Among the entries that follow, find the lines containing the string "pour" and copy them.

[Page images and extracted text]
/---

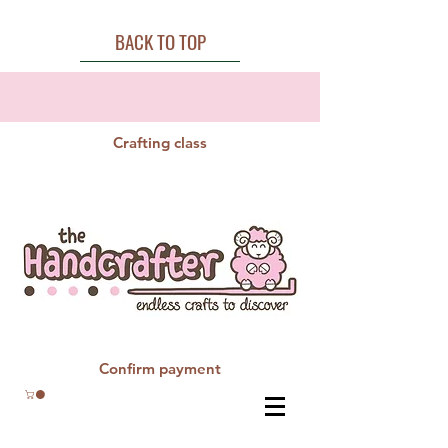
BACK TO TOP
Crafting class
Confirm payment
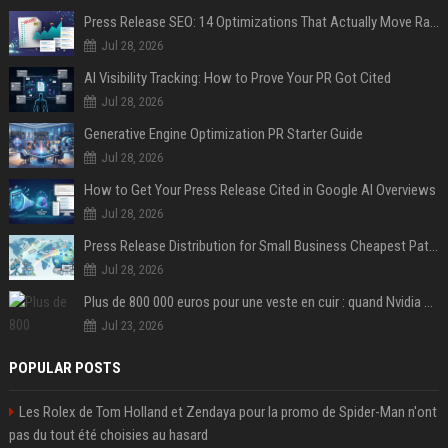
Press Release SEO: 14 Optimizations That Actually Move Rankings
Jul 28, 2026
AI Visibility Tracking: How to Prove Your PR Got Cited
Jul 28, 2026
Generative Engine Optimization PR Starter Guide
Jul 28, 2026
How to Get Your Press Release Cited in Google AI Overviews
Jul 28, 2026
Press Release Distribution for Small Business Cheapest Path to Real Coverage
Jul 28, 2026
Plus de 800 000 euros pour une veste en cuir : quand Nvidia suffit à transformer un simple vêtement en objet de collection
Jul 23, 2026
POPULAR POSTS
Les Rolex de Tom Holland et Zendaya pour la promo de Spider-Man n'ont
pas du tout été choisies au hasard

\---

- **ANSWER BOX**:
Plus de 800 000 euros pour une veste en cuir : quand Nvidia suffit à transformer un simple vêtement en objet de collection
Les Rolex de Tom Holland et Zendaya pour la promo de Spider-Man n'ont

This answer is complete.